The government is falling down on its use of Gateway procurement reviews for its major IT projects, jeopardising the annual £2.3 billion spend.

A report from the National Audit Office, Improving IT Procurement, assessed 440 Gateway reviews and their impact on project timetables and budgets.

One of the largest initiatives examined was the Jobcentre Plus Implementation Programme. The programme will cost £2.2 billion between 2000 and 2006.

The reviews, introduced in February 2001, were the brainchild of Sir Peter Gershon, creator and former chief executive of the Office of Government Commerce (OGC).

Gateway reviews assess the progress of major public-sector contracts.
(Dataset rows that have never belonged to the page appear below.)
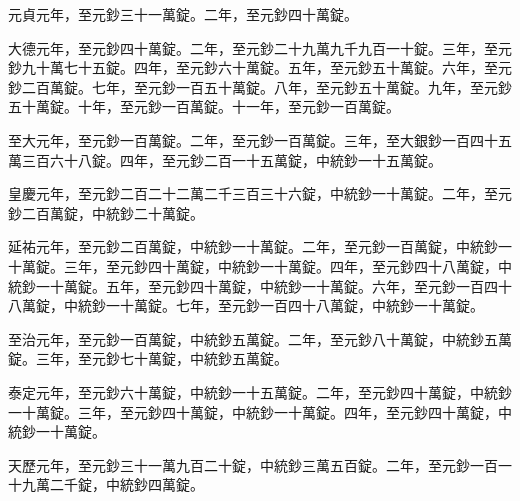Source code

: \begin{pinyinscope}
 元貞元年，至元鈔三十一萬錠。二年，至元鈔四十萬錠。



 大德元年，至元鈔四十萬錠。二年，至元鈔二十九萬九千九百一十錠。三年，至元鈔九十萬七十五錠。四年，至元鈔六十萬錠。五年，至元鈔五十萬錠。六年，至元鈔二百萬錠。七年，至元鈔一百五十萬錠。八年，至元鈔五十萬錠。九年，至元鈔五十萬錠。十年，至元鈔一百萬錠。十一年，至元鈔一百萬錠。



 至大元年，至元鈔一百萬錠。二年，至元鈔一百萬錠。三年，至大銀鈔一百四十五萬三百六十八錠。四年，至元鈔二百一十五萬錠，中統鈔一十五萬錠。



 皇慶元年，至元鈔二百二十二萬二千三百三十六錠，中統鈔一十萬錠。二年，至元鈔二百萬錠，中統鈔二十萬錠。



 延祐元年，至元鈔二百萬錠，中統鈔一十萬錠。二年，至元鈔一百萬錠，中統鈔一十萬錠。三年，至元鈔四十萬錠，中統鈔一十萬錠。四年，至元鈔四十八萬錠，中統鈔一十萬錠。五年，至元鈔四十萬錠，中統鈔一十萬錠。六年，至元鈔一百四十八萬錠，中統鈔一十萬錠。七年，至元鈔一百四十八萬錠，中統鈔一十萬錠。



 至治元年，至元鈔一百萬錠，中統鈔五萬錠。二年，至元鈔八十萬錠，中統鈔五萬錠。三年，至元鈔七十萬錠，中統鈔五萬錠。



 泰定元年，至元鈔六十萬錠，中統鈔一十五萬錠。二年，至元鈔四十萬錠，中統鈔一十萬錠。三年，至元鈔四十萬錠，中統鈔一十萬錠。四年，至元鈔四十萬錠，中統鈔一十萬錠。



 天歷元年，至元鈔三十一萬九百二十錠，中統鈔三萬五百錠。二年，至元鈔一百一十九萬二千錠，中統鈔四萬錠。



\end{pinyinscope}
The NAO report said reviews increased the likelihood of successful projects by identifying and tackling potential problems early on before they became costly and even insurmountable.

But it warned that there was a "major risk" that projects were entering the process too late and not completing the final reviews.

A spokesperson for the OGC told SM: "There is a greater risk of failure if Gateway review teams are not brought in and more departments must buy into the idea that they can help."

Gateway review zero, of a zero-to-five progression, is particularly important as it examines the business case for the project. But the NAO report reveals that for 63 per cent of projects their first review is at stage two and for 41 per cent it is at stage three.

It also found that only 13 per cent of projects progressed from stage four to five where there should be a lesson-learning evaluation of the initiative's success and value for money.

The report said more people should be given access to reviews and their recommendations, but stopped short of saying they should be made public.

The OGC has said it has no authority to make the reviews public. John Oughton, its chief executive, told SM that it was up to the departments that owned the project to decide who gets to see the reviews (see News, 23 September, and Features, 26 August).